UK spurs greater supply chain accountability
Businesses with a £36m+ turnover will have to report on slavery in their supply chains, the UK government has announced.
The government, which consulted on the threshold level as part of the Modern Slavery Act, said the new reporting requirements would come into force this October.
Speaking in Vietnam during his tour of south east Asia, prime minister David Cameron said: “This measure is one of the first of its kind in the world and it will be a huge step forward, introducing greater accountability on business for the condition of their supply chains.”
The measure will apply to all large firms who do business in the UK and have supply chains elsewhere in the world.

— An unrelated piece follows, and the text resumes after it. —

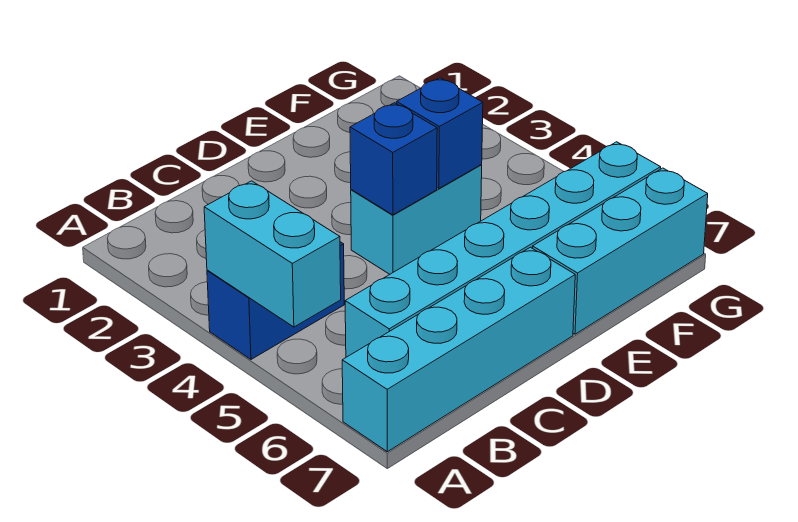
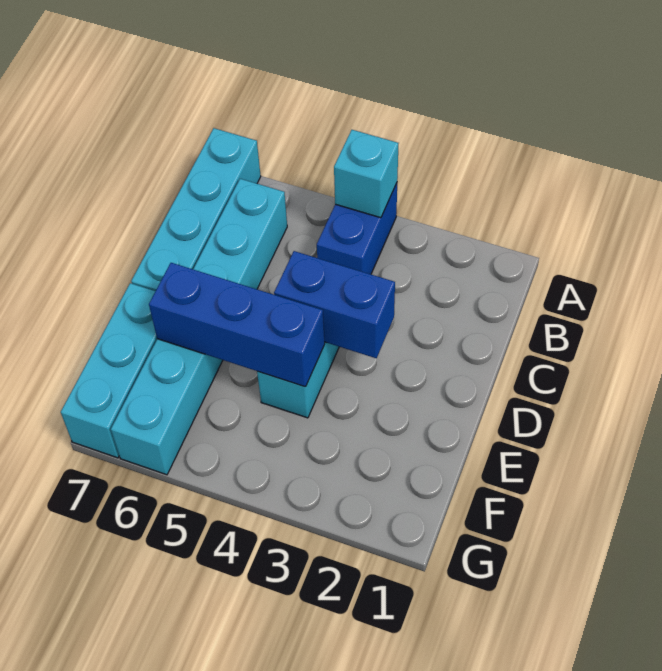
cyan 1x2 brick [204,181,341,327] -> cyan 1x1 brick [334,130,398,218]
blue 1x1 brick [350,103,437,215] -> blue 1x2 brick [274,251,395,358]
blue 1x1 brick [397,78,483,189] -> blue 1x3 brick [149,263,325,387]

The reporting statement must describe the steps they have taken to ensure slavery and human trafficking is not taking place in their supply chains.
Commenting on the corporate reporting requirements of the modern slavery act, Michael Littlechild, director of GoodCorporation said: “While no business sets out to incorporate slavery into its operations, it would be a brave CEO who would say with certainty that there was no forced labour any where in the supply chain. The requirement to report therefore should be welcomed as it will encourage companies to take a responsible and proactive stance in this area.
"Companies are already carrying out due diligence on their supply chains in order to be properly protected from corruption risks and to ensure the security of their IT systems. Adding checks for human trafficking and slavery should not be too burdensome.
“There have been reports that a loophole in the reporting clause means that overseas companies need not comply so that the wholly owned subsidiary of a British construction company operating in Qatar or Dubai, for example, would not need to include the supply chains of these subsidiaries in its reporting.
“Loopholes or not, businesses should see anti-slavery reporting as an opportunity to demonstrate corporate responsibility, good governance and leadership.”